On Sunday, Sky placed four riders deep into the final, but admitted its riders missed that extra gear to truly challenge for victory. Co-leaders Ian Stannard and 2015 Harelbeke winner Geraint Thomas were both sick in the days before Flanders, and Kwiatkowski said his race-breaking attack came because he said he didn’t have the legs to win. The irony is that it was Kwiatkowski’s surge that opened the door for Peter Sagan’s own breakthrough victory.

“I really felt that I was missing something on the Taaienberg, so I decided to move [early] because I was sure I would not be able to follow Cancellara or Sagan on the Kwaremont, so I tried something different,” Kwiatkowski said at the line Sunday. “It was a nice move, but in the end, I was not able to follow Peter’s wheel. Well, that’s bike racing. Not my day.”

Team Sky’s strong ride Sunday is the latest step in its quest to win a major monument, one of the few cycling milestones that has eluded the UK-registered team since its formation in 2010. Despite its dominance in stage racing, including three Tour de France victories, Sky has yet to win a monument.

Sky has dedicated new resources to the classics this season, and it’s already paying dividends. Ben Swift was second at Milano-Sanremo, while Kwiatkowski, who has already proven his worth with victory at Harelbeke, will now turn his attention to the Ardennes.

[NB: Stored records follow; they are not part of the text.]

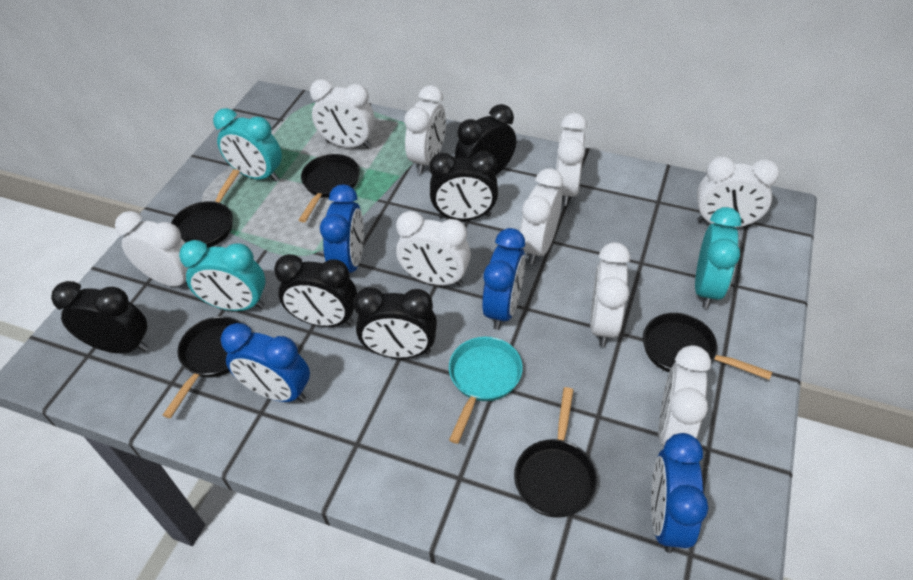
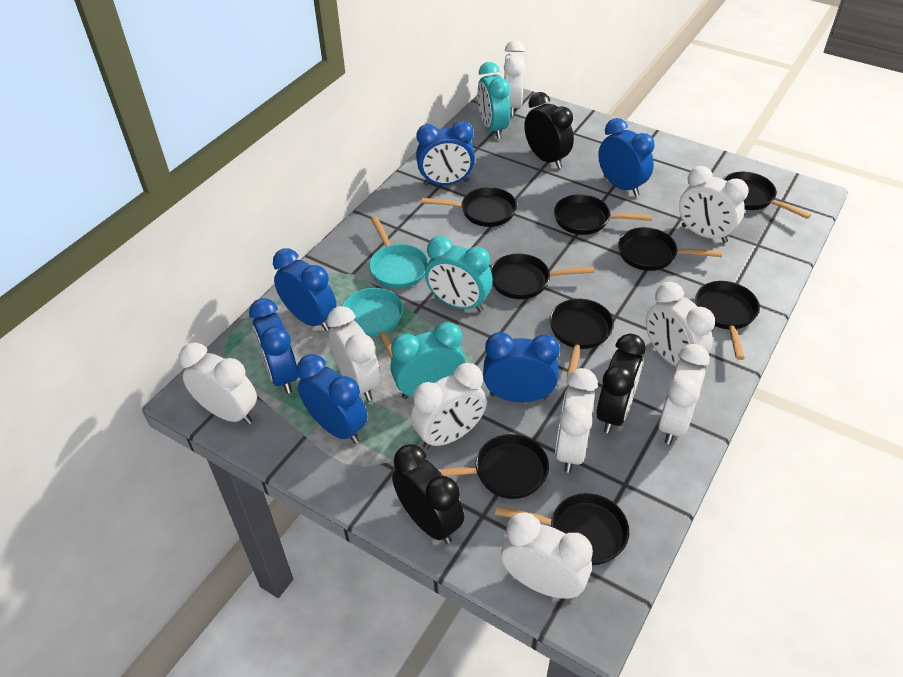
black clock: [51,281,149,354] [274,254,357,327] [354,287,437,359] [429,151,498,220] [455,104,516,175] = 5 -> [392,444,464,544] [524,92,574,169] [597,334,646,433] = 3
black pan: [163,316,243,418] [171,169,240,248] [299,154,360,222] [514,387,597,518] [643,313,772,380] = 5 -> [421,187,517,227] [438,434,549,499] [490,254,594,299] [495,493,629,565] [550,299,614,378] [554,194,652,235] [618,227,722,271] [695,281,760,360] [723,172,811,219] = 9
blue clock: [221,323,310,402] [320,185,364,273] [482,228,525,330] [651,433,708,553] = 4 -> [249,298,298,394] [273,248,336,331] [297,354,367,443] [416,121,475,185] [483,332,560,402] [598,118,655,196] = 6
turquoise pan: [449,337,523,444] = 1 -> [342,288,403,360] [369,217,428,289] = 2

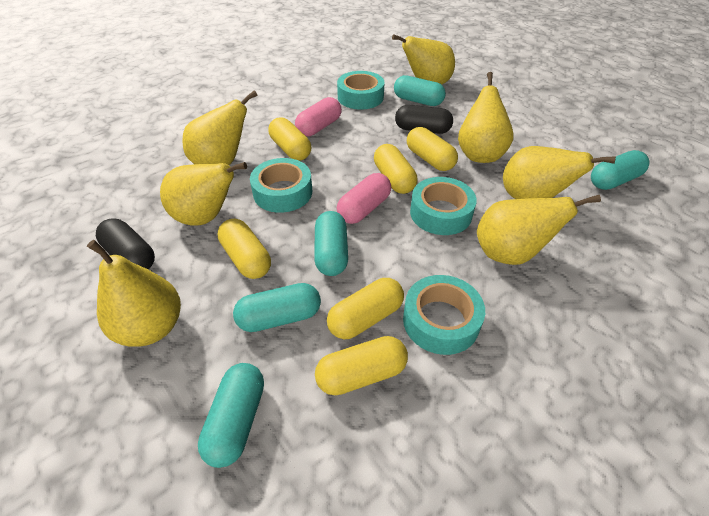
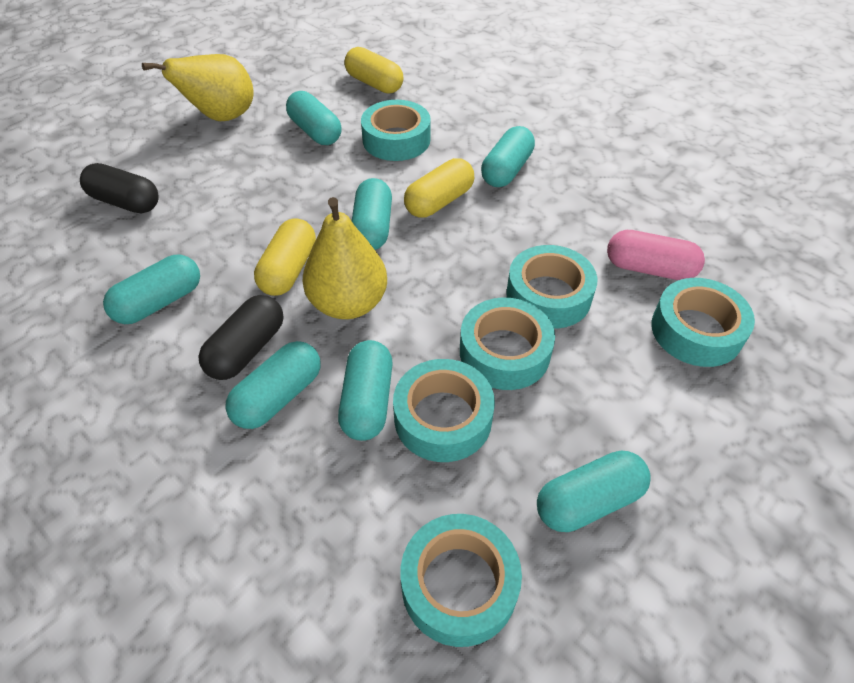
pink capsule: [295,97,342,136] [337,173,391,224] = 2 -> [607,230,705,280] = 1
turquoise capsule: [198,363,264,468] [233,283,321,332] [314,211,348,276] [394,75,446,106] [591,150,649,190] = 5 -> [103,255,200,324] [225,341,320,429] [286,91,342,145] [338,340,393,441] [352,178,392,250] [481,126,535,187] [537,451,651,532] = 7
turquoise tape: [250,158,312,213] [337,71,385,110] [403,275,485,355] [410,177,477,235] = 4 -> [361,100,431,161] [393,359,495,462] [401,514,522,647] [460,298,555,390] [506,245,598,329] [651,278,755,367] = 6
yellow capsule: [217,219,271,279] [269,117,311,161] [315,336,408,395] [327,278,404,339] [374,144,417,194] [407,127,458,171] = 6 -> [254,218,316,296] [345,47,403,94] [404,158,474,218] = 3
yellow pear: [87,240,181,347] [160,162,247,225] [182,90,258,165] [392,34,455,85] [458,72,514,163] [477,195,601,265] [503,146,616,199] = 7 -> [142,54,254,121] [303,197,387,319] = 2

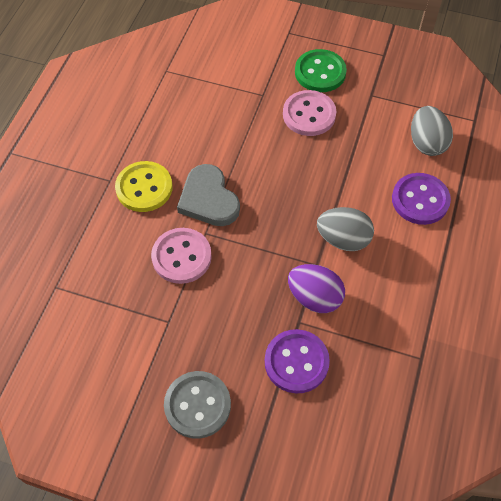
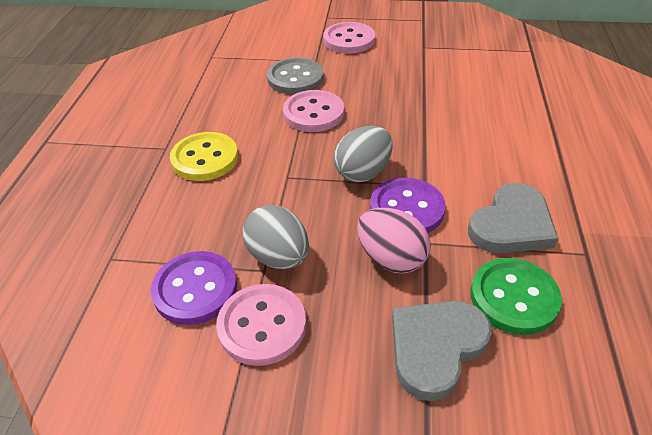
grey heart: [177,164,240,226] = 1 -> [392,301,492,401] [468,183,558,253] = 2
pink button: [151,228,212,284] [283,90,336,136] = 2 -> [216,284,306,366] [283,90,344,132] [323,22,375,54] = 3
pink egg: none = 0 -> [357,208,431,274] = 1
purple egg: [288,264,345,313] = 1 -> none = 0

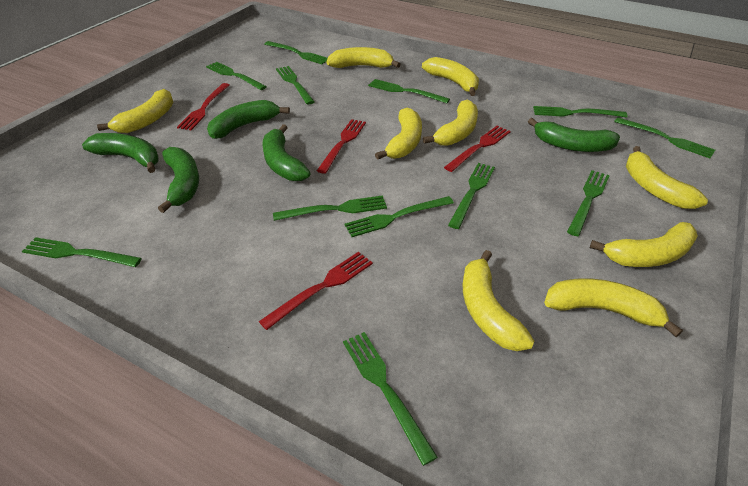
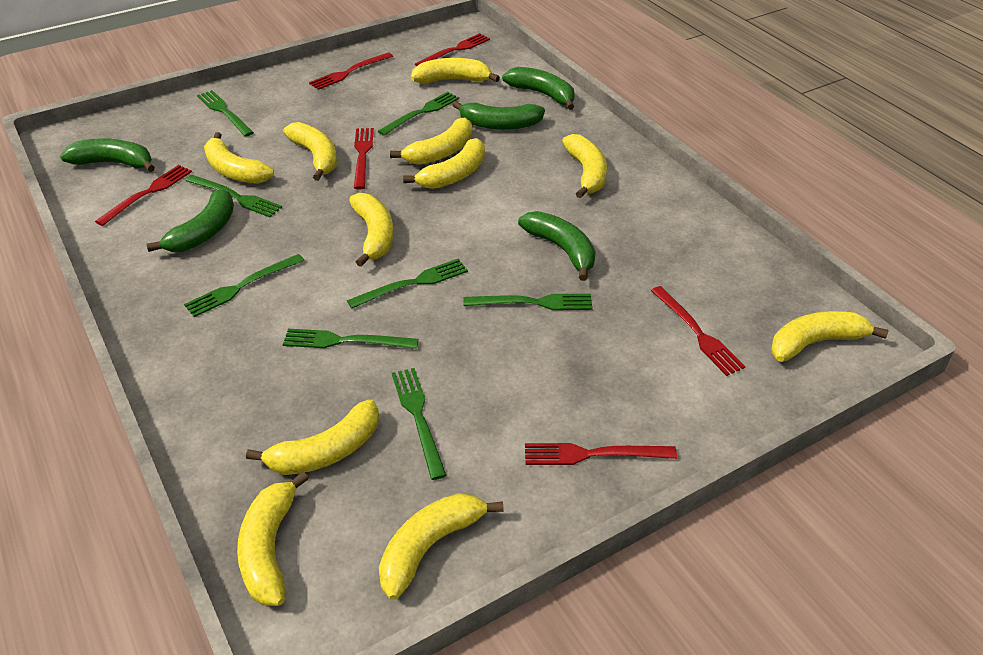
green fork: [22,237,142,267] [206,62,267,90] [264,41,328,64] [273,195,387,221] [276,66,315,104] [343,332,438,466] [345,196,454,237] [368,79,450,103] [448,163,495,229] [533,106,628,117] [567,170,610,236] [614,117,715,158] = 12 -> [184,254,305,317] [185,175,282,217] [197,90,254,137] [283,329,418,349] [347,259,468,309] [378,92,459,136] [392,368,447,480] [463,294,593,310] = 8
red fork: [177,83,230,130] [259,252,373,330] [317,119,366,174] [444,126,511,172] = 4 -> [95,165,192,226] [309,52,393,90] [354,128,374,189] [415,33,490,66] [525,443,677,465] [651,286,745,376] = 6
yellow banana: [97,89,173,133] [326,47,401,68] [375,108,422,160] [422,57,479,96] [423,99,478,146] [462,250,535,351] [544,278,683,337] [590,222,698,267] [626,146,708,209] = 9 -> [204,132,274,184] [237,471,309,606] [246,400,379,475] [283,122,337,181] [349,193,393,267] [379,493,504,600] [390,118,472,165] [403,138,485,189] [411,58,500,83] [562,134,607,198] [771,311,888,362] = 11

Even though he is now fully committed to stage racing, Thomas stepped up for Flanders, crossing the line 12th with the first group despite crashing. Stannard, who skipped defending his title at Omloop Het Nieuwsblad to focus completely on Flanders and Paris-Roubaix, attacked on the Koppenberg, but couldn’t reach the day’s early breakaway.

The takeaway Sunday is the strong performance by Rowe, who fought back to the front chase group that included Thomas after coming over the Paterberg. And then he had to legs to take second in the bunch sprint behind defending Flanders champion Alexander Kristoff (Katusha).

Rowe’s career-best top-five is confirmation that the 26-year-old is on the right path. Fourth in Omloop Het Nieuwsblad last month, Rowe will now turn his attention to Paris-Roubaix. Last year, he was eighth, just behind the winning group, in another career-best ride.

Thomas and Kwiatkowski are steering clear of Sunday’s “Hell of the North,” so Stannard and Rowe will be carrying team colors across the cobblestones.